▸ **Required work**: Respond with nothing but the number of lines in this data that include the word "only".

********

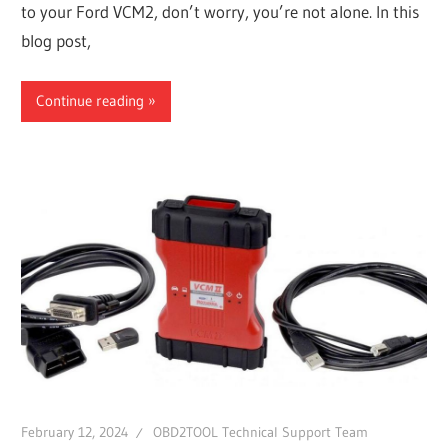
to your Ford VCM2, don’t worry, you’re not alone. In this
blog post,
Continue reading
February 12, 2024
OBD2TOOL Technical Support Team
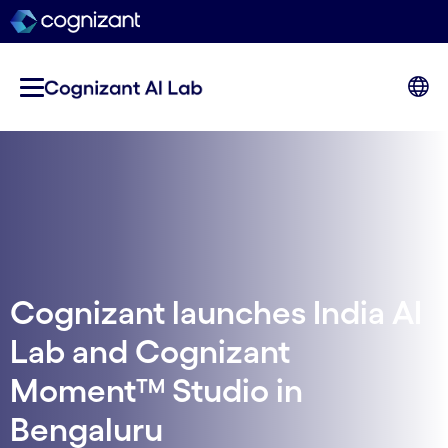
Cognizant launches India AI
Lab and Cognizant
Moment™ Studio in
Bengaluru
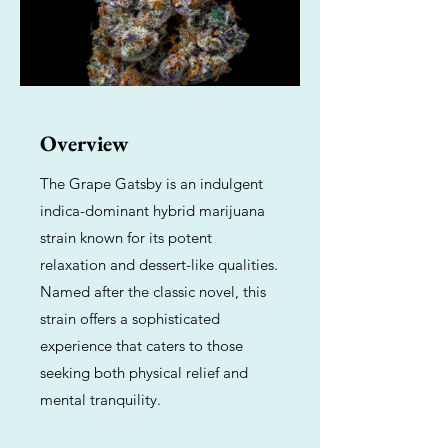
Overview
The Grape Gatsby is an indulgent
indica-dominant hybrid marijuana
strain known for its potent
relaxation and dessert-like qualities.
Named after the classic novel, this
strain offers a sophisticated
experience that caters to those
seeking both physical relief and
mental tranquility.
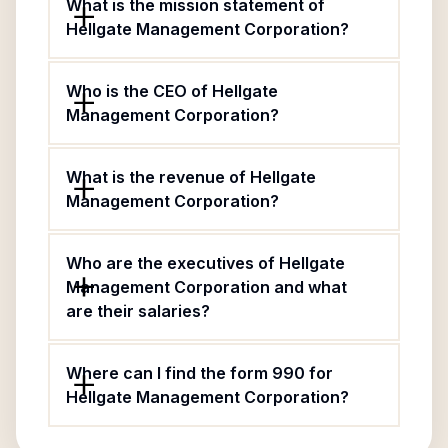
What is the mission statement of
Hellgate Management Corporation?
Who is the CEO of Hellgate
Management Corporation?
What is the revenue of Hellgate
Management Corporation?
Who are the executives of Hellgate
Management Corporation and what
are their salaries?
Where can I find the form 990 for
Hellgate Management Corporation?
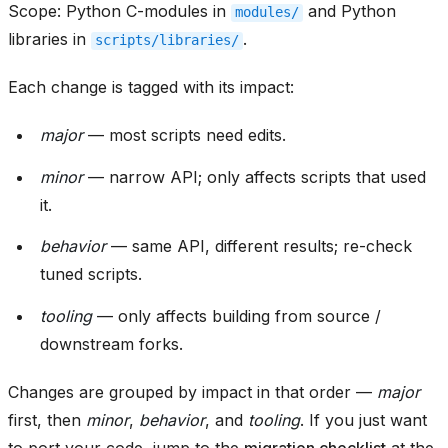
Scope: Python C-modules in
and Python
modules/
libraries in
.
scripts/libraries/
Each change is tagged with its impact:
major
— most scripts need edits.
minor
— narrow API; only affects scripts that used
it.
behavior
— same API, different results; re-check
tuned scripts.
tooling
— only affects building from source /
downstream forks.
Changes are grouped by impact in that order —
major
first, then
minor
,
behavior
, and
tooling
. If you just want
to port your code, jump to the
migration checklist
at the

********

▸ **Exercise answer**: 2